9. Physiologische Methoden in der Marktforschung

Eine  wichtige Gruppe der technischen Verfahren zur Messung von Erleben und Verhalten im Marktforschungskontext, sind die sogenannten physiologischen Verfahren. Physiologische Verfahren können wertvolle Informationen zu Wirkungen von Werbung, Marken oder Produkten liefern.
Anwendung finden physiologische Verfahren schwerpunktmäßig in der Werbewirkungsforschung. Wichtig für eine Werbung ist beispielsweise, dass sie den Betrachter in einem angemessenen Maß aktiviert (Allgemeine Aktivierung – Arousal), so dass dieser die Informationen auch aufnimmt. Aber: Zu viel Aktivierung durch stark von der eigentlichen Werbung ablenkende Elemente wie beispielsweise zu viel nackte Haut oder Gewalt sollte allerdings verhindert werden. Es entsteht sonst der so genannte Vampireffekt: Die Aufmerksamkeit des Betrachters geht in die falsche Richtung, nicht auf das beworbene Produkt, sondern auf den aktivierenden Stimulus. Für die Messung der allgemeinen Aktivierung eignen sich am besten physiologische Verfahren.
Im Folgenden werden die wesentlichsten physiologischen Verfahren der Marktpsychologie dargestellt.

 

  • Elektrodermale Verfahren messen die Veränderungen des elektrischen Hautleitwiderstandes. Der Versuchsperson wird ein Gegenstand gezeigt und durch eine Elektrode an den Fingern kann gemessen werden, ob sich auf Grund der Darbietung die Sekretion der Schweißdrüsen verändert. Je geringer der Hautleitwiderstand wird, desto größer ist die allgemeine Aktivierung (Reaktion des autonomen Nervensystems) einer Person.
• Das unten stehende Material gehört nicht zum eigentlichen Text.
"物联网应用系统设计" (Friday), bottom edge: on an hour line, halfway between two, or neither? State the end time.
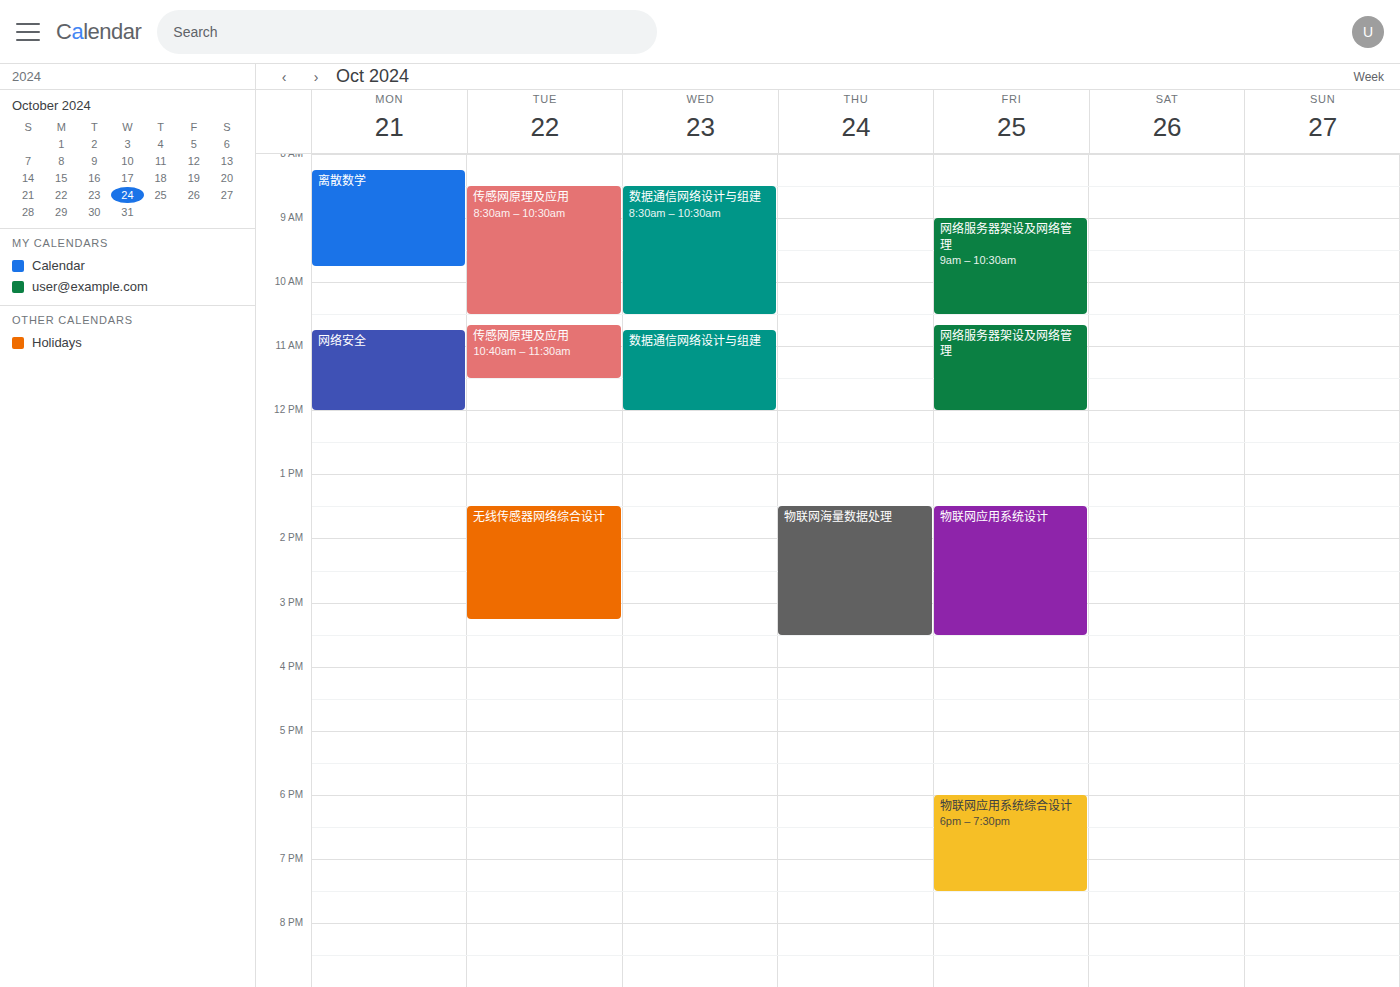
3:30 PM -- halfway between the 3 PM and 4 PM lines.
Das hat positive Auswirkungen auf emotionales Erleben, Aufmerksamkeit und Gedächtnis. Der Versuchsperson werden beispielsweise verschiedene Werbeanzeigen gezeigt und die Veränderungen aufgrund der Aktivierung durch jede Anzeige werden aufgezeichnet.
  • Auch direkt am Gehirn lassen sich physiologische Indikatoren für psychologische Prozesse erheben.
    Das Elektroenzephalogramm (EEG) kann die Reaktion auf eine Werbeanzeige durch an der Kopfhaut angebrachte Elektroden im Sinne von Potenzialschwankungen des Gehirns aufzeichnen.
    Mit der Funktionellen Magnetresonanztomographie – dem „Functional Magnet Resonance Imaging“ (fMRI) – lässt sich direkt erkennen in welchen Regionen des Gehirns viel Sauerstoff verbraucht wird. Dieses Verfahren wird in der Neuro-Forschung genutzt. Die Neuropsychologie untersucht so, wie Kaufentscheidungen im menschlichen Gehirn entstehen und vor allem, wie man sie beeinflussen kann. Mit diesen so genannten bildgebenden Verfahren versucht man, die menschlichen Entscheidungsabläufe im Gehirn besser zu verstehen.
  • Bei der Pupillometrie wird bei der Versuchsperson mit dem so genannten Pupillometer -einer Filmkamera- gemessen, wie sich der Pupillendurchmesser verändert. Bei positiv empfundenem Reiz erweitern sich die Pupillen, bei negativ empfundenen Reizen verengen sich die Pupillen.
  • Eine Thermografie erhebt per Thermokamera die Veränderung der Infrarotlichtabstrahlung des Körpers.
    Durch den dargebotenen Reiz verändert sich die Oberflächentemperatur vor allem im Gesicht und gibt Aufschluss über die Aktivierungskraft des Reizes.
  • Fehlen andere Zugangsmöglichkeiten, können mit Stimmfrequenzanalysen Reaktionen erfasst werden. Eine Stimmfrequenzanalyse kann die emotionale Intensität eines Reizes anhand der Stimmfrequenzveränderung messen. Dieses Verfahren kann beispielsweise bei Telefonhotlines eine wesentliche Informationsquelle sein.
  • Der Blickverlauf der Versuchsperson bei Betrachten eines Bildes kann mit Verfahren der Blickregistrierung erfasst werden.
    Hier kann gemessen werden wie oft, wie lange und in welcher Reihenfolge eine Versuchsperson Elemente einer Homepage, eines Werbevideos oder einer Anzeige betrachtet.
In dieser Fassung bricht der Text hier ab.